Di lokasi, tampak beberapa pengendara yang mengalami dampak sedang melayangkan protes, mereka meminta pertanggungjawaban atas kerusakan yang terjadi pada kendaraan mereka kepada petugas SPBU, sambil memegang botol plastik yang diduga berisi BBM bercampur air.
Hal itu disampaikan oleh salah seorang pengendara yang mengalami kerusakan pada mobilnya. Ia menuntut pihak SPBU untuk bertanggungjawab atas kerugian yang ditimbulkan.
“Kami meminta pertanggungjawaban mereka, karena ini jelas kelalaian dari pengelola,” ungkapnya.
Menanggapi hal itu, Supervisor SPBU, Juli Purba mengatakan bahwa kejadian itu merupakan yang pertama terjadi di SPBU tersebut. Ia menyampaikan bahwa intensitas hujan deras belakangan ini menjadi penyebab rembesan air masuk ke dalam tangki penyimpanan BBM.
Atas kejadian tersebut, pihaknya telah menghentikan operasi pengisian, serta melakukan pengecekan pada tangki penyimpanan BBM pada SPBU tersebut.

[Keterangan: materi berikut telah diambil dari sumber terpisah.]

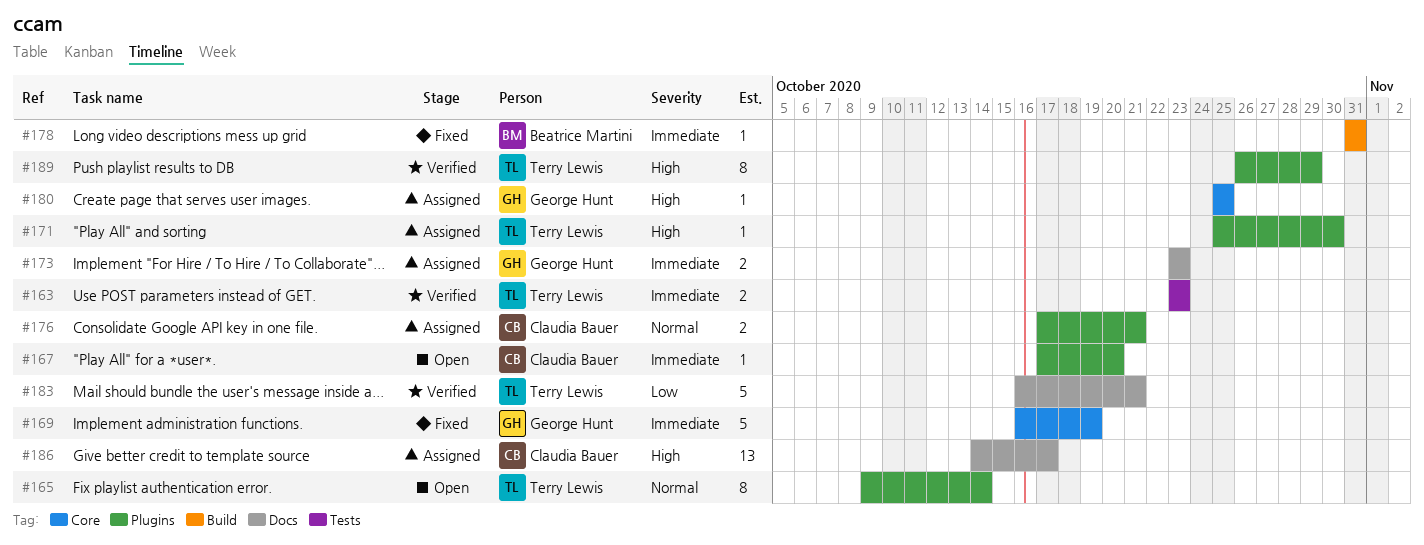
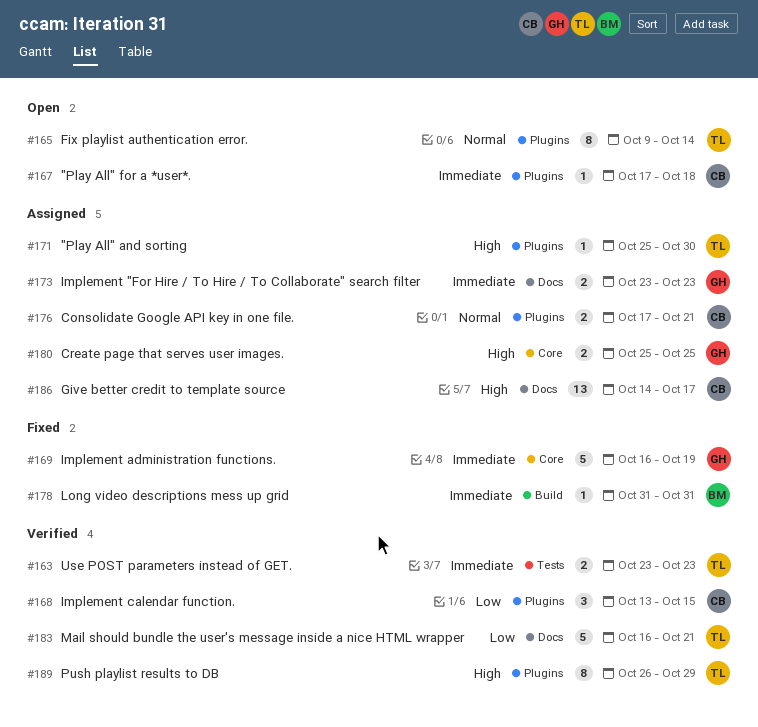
#167, due: Oct 20 -> Oct 18
#168: none -> present
#180, estimate: 1 -> 2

Ia juga menyatakan bahwa pihaknya akan bertanggungjawab dan akan mengganti kerusakan, serta mengganti BBM konsumen.
“Ada lima sampai enam mobil yang terkena. Kalau sepeda motor, belum tahu pasti berapa jumlahnya. kami akan bertanggung jawab,” ujarnya.
Saat ini pihak kepolisian telah memasang garis polisi dan masih melakukan penyelidikan terkait hal itu.